The Trump administration has blocked imports of Venezuelan crude and condensate into the US, prohibited US dollar transactions with state-run PDVSA and threatened sanctions on essentially all diluent trade with the company. But the US has yet to impose secondary sanctions on Venezuelan oil flows, similar to those fully re-imposed on Iranian crude last month, subjecting essentially all petroleum trade with a targeted country to US sanctions.
India, for example, has agreed to stop exporting gasoline to Venezuela and has reduced its Venezuelan crude imports in response to pressure from the US, Viscidi said. But Russia, Venezuela's most significant remaining crude and refined product trading partner, may not halt purchases even if secondary sanctions are imposed, she said.
"Russia is not going to stop trading oil with Venezuela as a result of official secondary sanctions, especially since Russia itself is being sanctioned by the US," she said.
State-run Russian companies may be unlikely to comply with US sanctions, keeping at least some Venezuelan petroleum flows viable even if secondary sanctions are imposed, according to Paul Sheldon, chief geopolitical advisor with S&P Global Platts Analytics.
"Among other factors, assisting a US adversary in the Americas carries geopolitical benefits for the Kremlin," Sheldon said in a note.
PDVSA exported an average of 720,000 b/d of crude and fuel oil in May, up about 150,000 b/d from April, but well below the nearly 1.29 million b/d exported out of Venezuela a year earlier, according to a PDVSA document seen by Platts.
In May, PDVSA sold 8.8 million barrels of crude to Russia's Rosneft, including diluted crude oil and Merey 16, roughly 40% of all crude and fuel oil it sold in May, according to the PDVSA document.
Venezuelan oil production fell to 720,000 b/d in May, down 60,000 b/d from April and less than half the 1.5 million b/d the country produced in May 2018, according to a Platts OPEC survey released Monday.
For months, the Trump administration has been considering secondary sanctions, but has avoided imposing them due partly to the impact on oil and gasoline prices amid other sanctions and trade disputes.

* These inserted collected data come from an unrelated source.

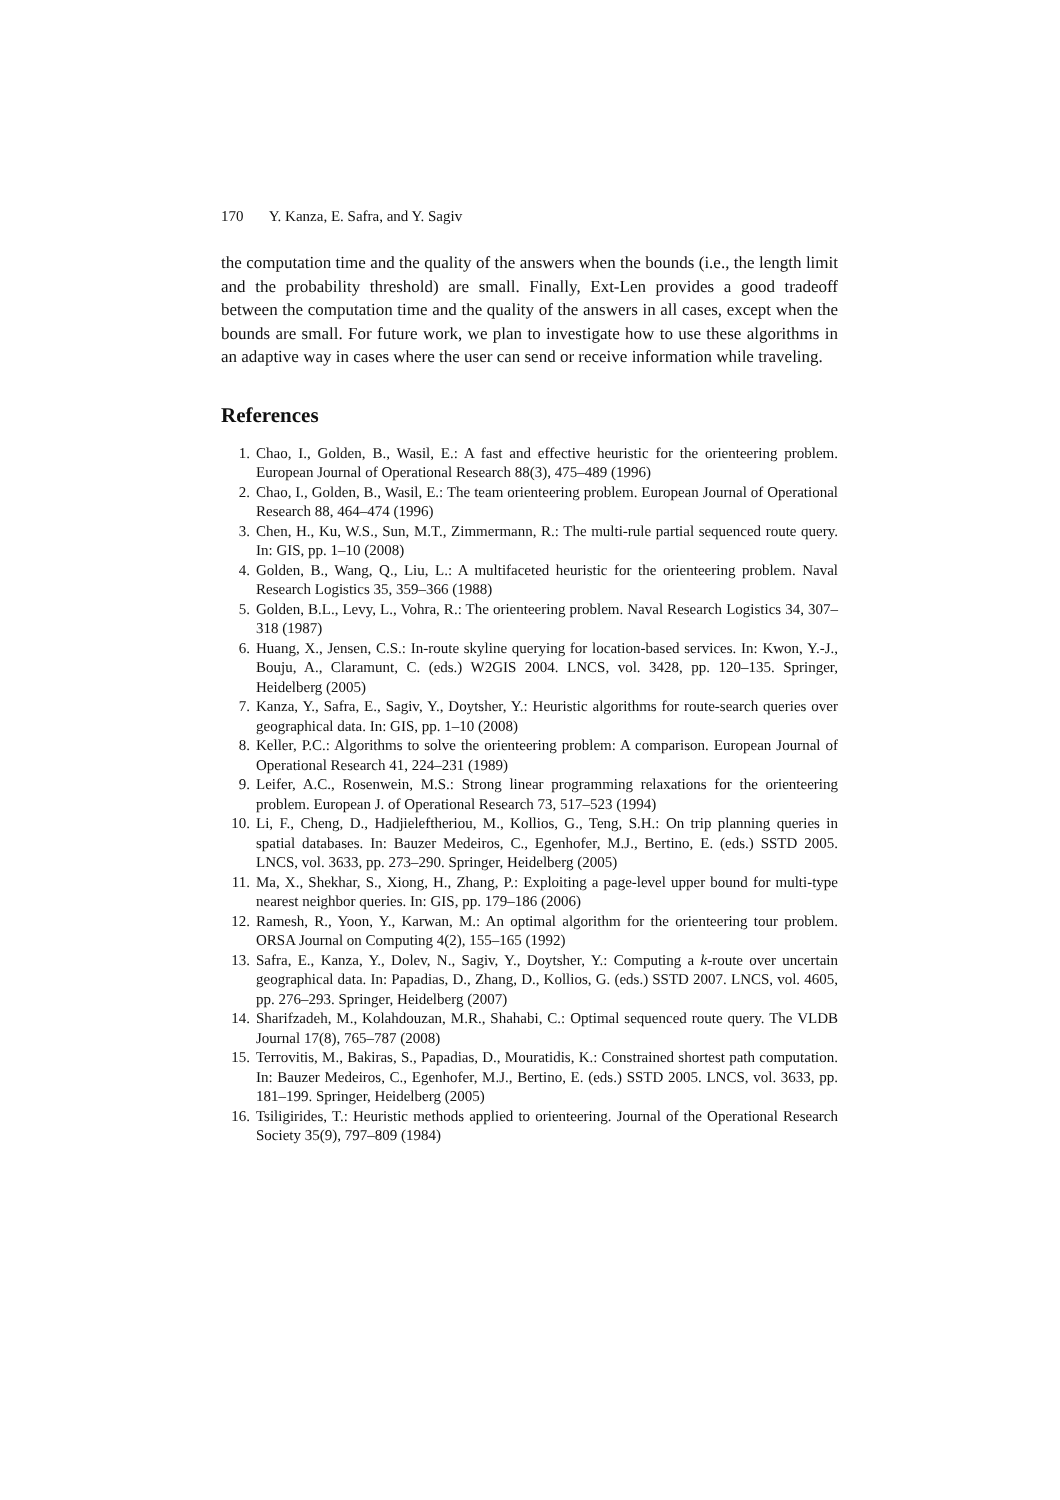170 Y. Kanza, E. Safra, and Y. Sagiv
the computation time and the quality of the answers when the bounds (i.e., the length limit and the probability threshold) are small. Finally, Ext-Len provides a good tradeoff between the computation time and the quality of the answers in all cases, except when the bounds are small. For future work, we plan to investigate how to use these algorithms in an adaptive way in cases where the user can send or receive information while traveling.
References
1. Chao, I., Golden, B., Wasil, E.: A fast and effective heuristic for the orienteering problem. European Journal of Operational Research 88(3), 475–489 (1996)
2. Chao, I., Golden, B., Wasil, E.: The team orienteering problem. European Journal of Operational Research 88, 464–474 (1996)
3. Chen, H., Ku, W.S., Sun, M.T., Zimmermann, R.: The multi-rule partial sequenced route query. In: GIS, pp. 1–10 (2008)
4. Golden, B., Wang, Q., Liu, L.: A multifaceted heuristic for the orienteering problem. Naval Research Logistics 35, 359–366 (1988)
5. Golden, B.L., Levy, L., Vohra, R.: The orienteering problem. Naval Research Logistics 34, 307–318 (1987)
6. Huang, X., Jensen, C.S.: In-route skyline querying for location-based services. In: Kwon, Y.-J., Bouju, A., Claramunt, C. (eds.) W2GIS 2004. LNCS, vol. 3428, pp. 120–135. Springer, Heidelberg (2005)
7. Kanza, Y., Safra, E., Sagiv, Y., Doytsher, Y.: Heuristic algorithms for route-search queries over geographical data. In: GIS, pp. 1–10 (2008)
8. Keller, P.C.: Algorithms to solve the orienteering problem: A comparison. European Journal of Operational Research 41, 224–231 (1989)
9. Leifer, A.C., Rosenwein, M.S.: Strong linear programming relaxations for the orienteering problem. European J. of Operational Research 73, 517–523 (1994)
10. Li, F., Cheng, D., Hadjieleftheriou, M., Kollios, G., Teng, S.H.: On trip planning queries in spatial databases. In: Bauzer Medeiros, C., Egenhofer, M.J., Bertino, E. (eds.) SSTD 2005. LNCS, vol. 3633, pp. 273–290. Springer, Heidelberg (2005)
11. Ma, X., Shekhar, S., Xiong, H., Zhang, P.: Exploiting a page-level upper bound for multi-type nearest neighbor queries. In: GIS, pp. 179–186 (2006)
12. Ramesh, R., Yoon, Y., Karwan, M.: An optimal algorithm for the orienteering tour problem. ORSA Journal on Computing 4(2), 155–165 (1992)
13. Safra, E., Kanza, Y., Dolev, N., Sagiv, Y., Doytsher, Y.: Computing a k-route over uncertain geographical data. In: Papadias, D., Zhang, D., Kollios, G. (eds.) SSTD 2007. LNCS, vol. 4605, pp. 276–293. Springer, Heidelberg (2007)
14. Sharifzadeh, M., Kolahdouzan, M.R., Shahabi, C.: Optimal sequenced route query. The VLDB Journal 17(8), 765–787 (2008)
15. Terrovitis, M., Bakiras, S., Papadias, D., Mouratidis, K.: Constrained shortest path computation. In: Bauzer Medeiros, C., Egenhofer, M.J., Bertino, E. (eds.) SSTD 2005. LNCS, vol. 3633, pp. 181–199. Springer, Heidelberg (2005)
16. Tsiligirides, T.: Heuristic methods applied to orienteering. Journal of the Operational Research Society 35(9), 797–809 (1984)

But the risk of secondary sanctions has caused a steep decline in trade with PDVSA, according to Joe McMonigle, an analyst with Hedgeye Risk Management.
"The threat of sanctions is definitely having an impact," McMonigle said. "Companies don't want to risk that kind of exposure."

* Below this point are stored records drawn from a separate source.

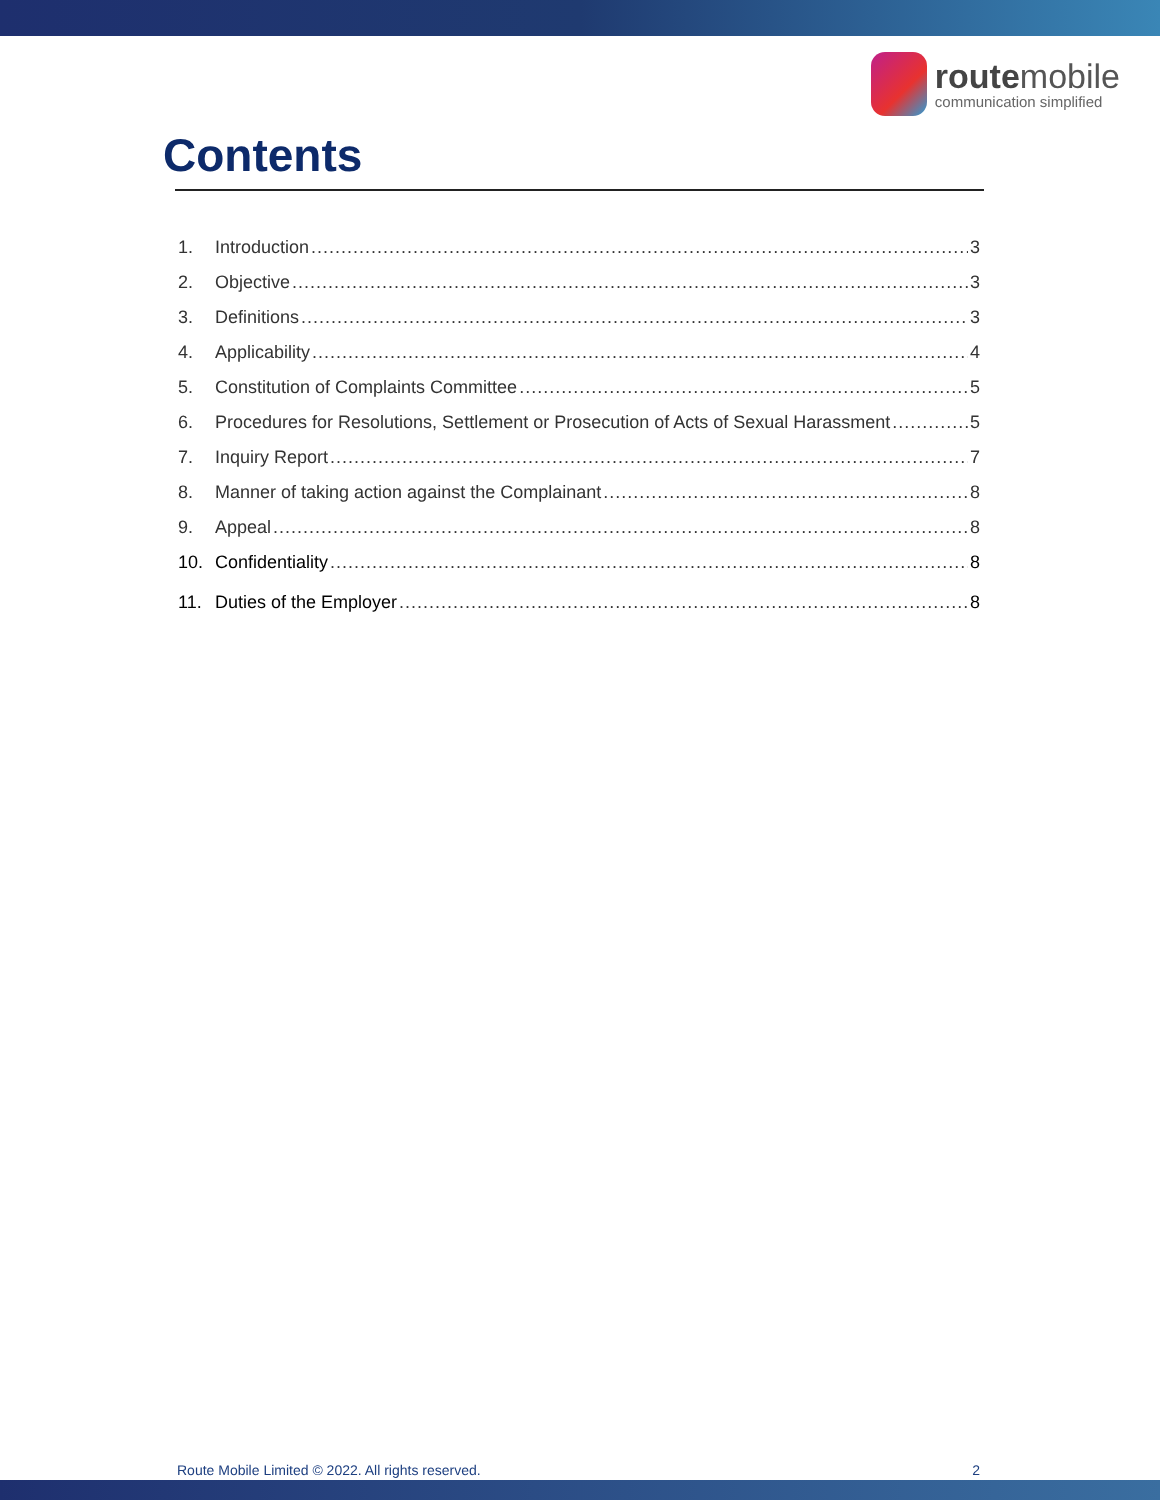routemobile
communication simplified
Contents
1. Introduction 3
2. Objective 3
3. Definitions 3
4. Applicability 4
5. Constitution of Complaints Committee 5
6. Procedures for Resolutions, Settlement or Prosecution of Acts of Sexual Harassment 5
7. Inquiry Report 7
8. Manner of taking action against the Complainant 8
9. Appeal 8
10. Confidentiality 8
11. Duties of the Employer 8
Route Mobile Limited © 2022. All rights reserved. 2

But while Russia and China have continued to trade petroleum with Venezuela, secondary sanctions could amplify that risk, according to Francisco Monaldi, Latin American energy policy fellow at Rice University's Baker Institute for Public Policy.

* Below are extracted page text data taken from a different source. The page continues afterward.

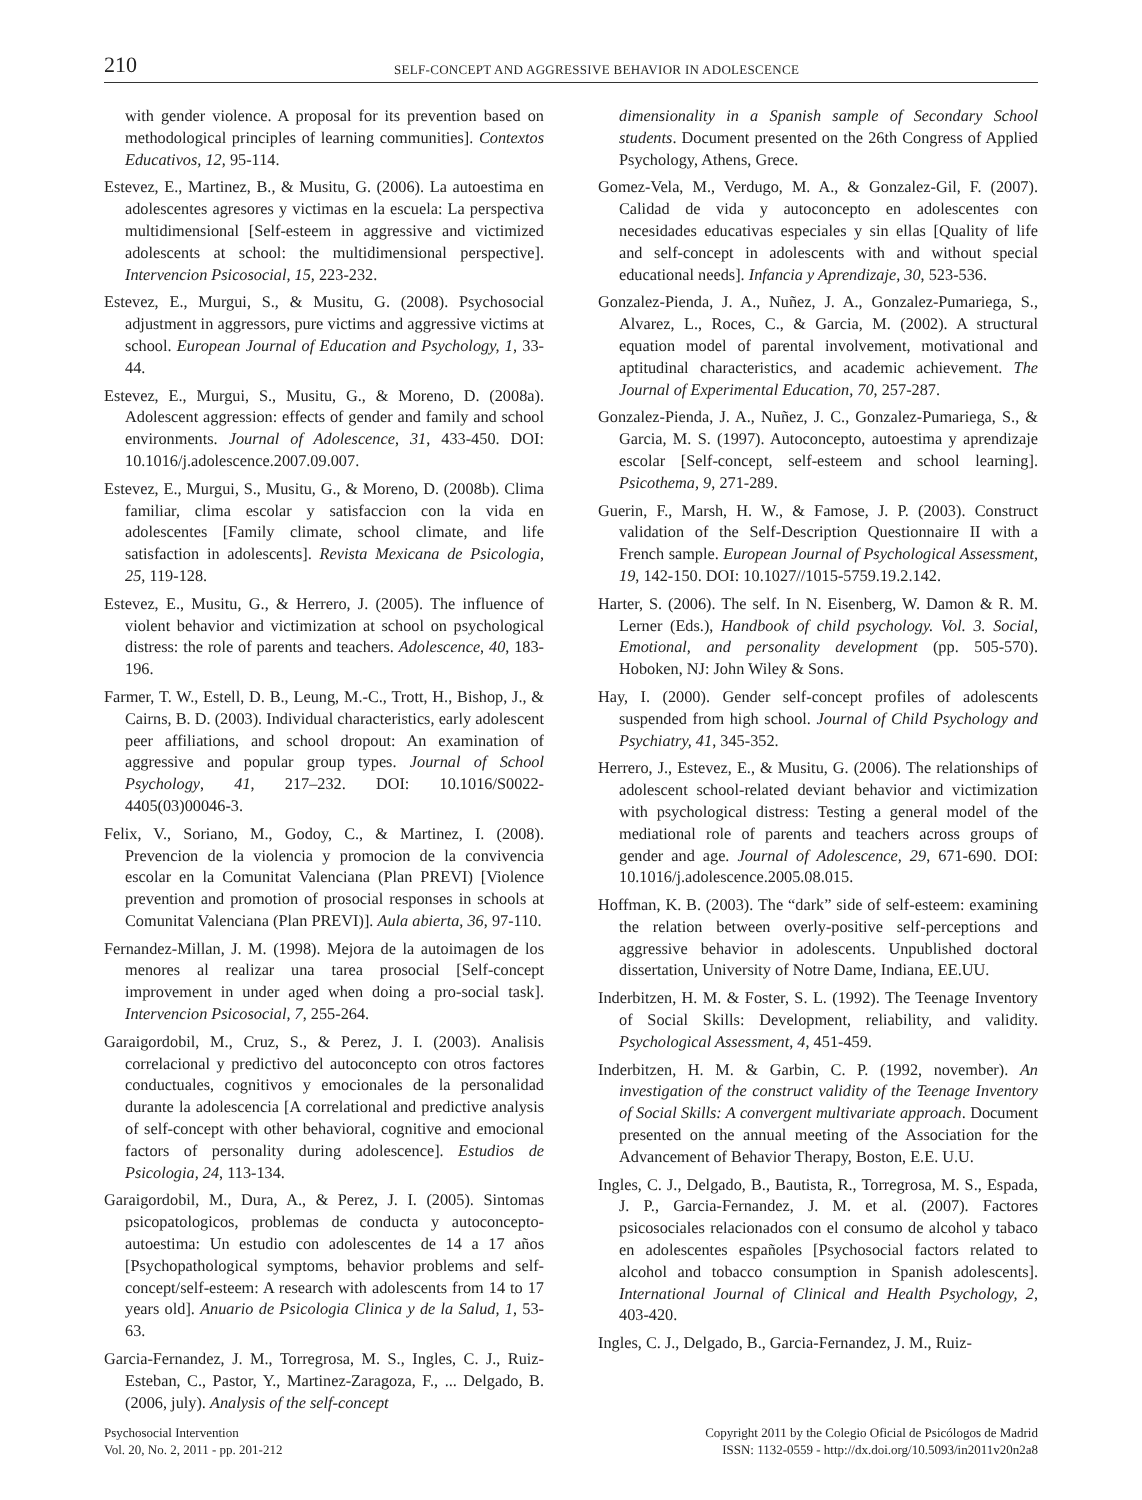210
SELF-CONCEPT AND AGGRESSIVE BEHAVIOR IN ADOLESCENCE
with gender violence. A proposal for its prevention based on methodological principles of learning communities]. Contextos Educativos, 12, 95-114.
Estevez, E., Martinez, B., & Musitu, G. (2006). La autoestima en adolescentes agresores y victimas en la escuela: La perspectiva multidimensional [Self-esteem in aggressive and victimized adolescents at school: the multidimensional perspective]. Intervencion Psicosocial, 15, 223-232.
Estevez, E., Murgui, S., & Musitu, G. (2008). Psychosocial adjustment in aggressors, pure victims and aggressive victims at school. European Journal of Education and Psychology, 1, 33-44.
Estevez, E., Murgui, S., Musitu, G., & Moreno, D. (2008a). Adolescent aggression: effects of gender and family and school environments. Journal of Adolescence, 31, 433-450. DOI: 10.1016/j.adolescence.2007.09.007.
Estevez, E., Murgui, S., Musitu, G., & Moreno, D. (2008b). Clima familiar, clima escolar y satisfaccion con la vida en adolescentes [Family climate, school climate, and life satisfaction in adolescents]. Revista Mexicana de Psicologia, 25, 119-128.
Estevez, E., Musitu, G., & Herrero, J. (2005). The influence of violent behavior and victimization at school on psychological distress: the role of parents and teachers. Adolescence, 40, 183-196.
Farmer, T. W., Estell, D. B., Leung, M.-C., Trott, H., Bishop, J., & Cairns, B. D. (2003). Individual characteristics, early adolescent peer affiliations, and school dropout: An examination of aggressive and popular group types. Journal of School Psychology, 41, 217–232. DOI: 10.1016/S0022-4405(03)00046-3.
Felix, V., Soriano, M., Godoy, C., & Martinez, I. (2008). Prevencion de la violencia y promocion de la convivencia escolar en la Comunitat Valenciana (Plan PREVI) [Violence prevention and promotion of prosocial responses in schools at Comunitat Valenciana (Plan PREVI)]. Aula abierta, 36, 97-110.
Fernandez-Millan, J. M. (1998). Mejora de la autoimagen de los menores al realizar una tarea prosocial [Self-concept improvement in under aged when doing a pro-social task]. Intervencion Psicosocial, 7, 255-264.
Garaigordobil, M., Cruz, S., & Perez, J. I. (2003). Analisis correlacional y predictivo del autoconcepto con otros factores conductuales, cognitivos y emocionales de la personalidad durante la adolescencia [A correlational and predictive analysis of self-concept with other behavioral, cognitive and emocional factors of personality during adolescence]. Estudios de Psicologia, 24, 113-134.
Garaigordobil, M., Dura, A., & Perez, J. I. (2005). Sintomas psicopatologicos, problemas de conducta y autoconcepto-autoestima: Un estudio con adolescentes de 14 a 17 años [Psychopathological symptoms, behavior problems and self-concept/self-esteem: A research with adolescents from 14 to 17 years old]. Anuario de Psicologia Clinica y de la Salud, 1, 53-63.
Garcia-Fernandez, J. M., Torregrosa, M. S., Ingles, C. J., Ruiz-Esteban, C., Pastor, Y., Martinez-Zaragoza, F., ... Delgado, B. (2006, july). Analysis of the self-concept
dimensionality in a Spanish sample of Secondary School students. Document presented on the 26th Congress of Applied Psychology, Athens, Grece.
Gomez-Vela, M., Verdugo, M. A., & Gonzalez-Gil, F. (2007). Calidad de vida y autoconcepto en adolescentes con necesidades educativas especiales y sin ellas [Quality of life and self-concept in adolescents with and without special educational needs]. Infancia y Aprendizaje, 30, 523-536.
Gonzalez-Pienda, J. A., Nuñez, J. A., Gonzalez-Pumariega, S., Alvarez, L., Roces, C., & Garcia, M. (2002). A structural equation model of parental involvement, motivational and aptitudinal characteristics, and academic achievement. The Journal of Experimental Education, 70, 257-287.
Gonzalez-Pienda, J. A., Nuñez, J. C., Gonzalez-Pumariega, S., & Garcia, M. S. (1997). Autoconcepto, autoestima y aprendizaje escolar [Self-concept, self-esteem and school learning]. Psicothema, 9, 271-289.
Guerin, F., Marsh, H. W., & Famose, J. P. (2003). Construct validation of the Self-Description Questionnaire II with a French sample. European Journal of Psychological Assessment, 19, 142-150. DOI: 10.1027//1015-5759.19.2.142.
Harter, S. (2006). The self. In N. Eisenberg, W. Damon & R. M. Lerner (Eds.), Handbook of child psychology. Vol. 3. Social, Emotional, and personality development (pp. 505-570). Hoboken, NJ: John Wiley & Sons.
Hay, I. (2000). Gender self-concept profiles of adolescents suspended from high school. Journal of Child Psychology and Psychiatry, 41, 345-352.
Herrero, J., Estevez, E., & Musitu, G. (2006). The relationships of adolescent school-related deviant behavior and victimization with psychological distress: Testing a general model of the mediational role of parents and teachers across groups of gender and age. Journal of Adolescence, 29, 671-690. DOI: 10.1016/j.adolescence.2005.08.015.
Hoffman, K. B. (2003). The “dark” side of self-esteem: examining the relation between overly-positive self-perceptions and aggressive behavior in adolescents. Unpublished doctoral dissertation, University of Notre Dame, Indiana, EE.UU.
Inderbitzen, H. M. & Foster, S. L. (1992). The Teenage Inventory of Social Skills: Development, reliability, and validity. Psychological Assessment, 4, 451-459.
Inderbitzen, H. M. & Garbin, C. P. (1992, november). An investigation of the construct validity of the Teenage Inventory of Social Skills: A convergent multivariate approach. Document presented on the annual meeting of the Association for the Advancement of Behavior Therapy, Boston, E.E. U.U.
Ingles, C. J., Delgado, B., Bautista, R., Torregrosa, M. S., Espada, J. P., Garcia-Fernandez, J. M. et al. (2007). Factores psicosociales relacionados con el consumo de alcohol y tabaco en adolescentes españoles [Psychosocial factors related to alcohol and tobacco consumption in Spanish adolescents]. International Journal of Clinical and Health Psychology, 2, 403-420.
Ingles, C. J., Delgado, B., Garcia-Fernandez, J. M., Ruiz-
Psychosocial Intervention
Vol. 20, No. 2, 2011 - pp. 201-212
Copyright 2011 by the Colegio Oficial de Psicólogos de Madrid
ISSN: 1132-0559 - http://dx.doi.org/10.5093/in2011v20n2a8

"It is hard to know how far they will be willing to go to help [President Nicolas] Maduro, under a tougher sanctions environment," Monaldi said. "Would Russia consume Venezuelan oil in their domestic market? Would China pay cash for Venezuelan oil? Would they be willing to invest in the Venezuelan oil industry?"
In January, the US unveiled sanctions on PDVSA, Venezuela's state-owned oil company, which have served as a de facto ban on US imports of Venezuelan crude and an immediate ban on US exports of diluent to Venezuela. On April 28, the US prohibited transactions between non-US firms and PDVSA involving the US financial system, essentially banning the use of US dollars in all transactions with PDVSA.
Last week, the US announced further prohibitions on essentially all diluent trade with PDVSA, which PDVSA uses in the production and marketing of its heavy crudes, in an attempt to accelerate declines in Venezuela's oil sector.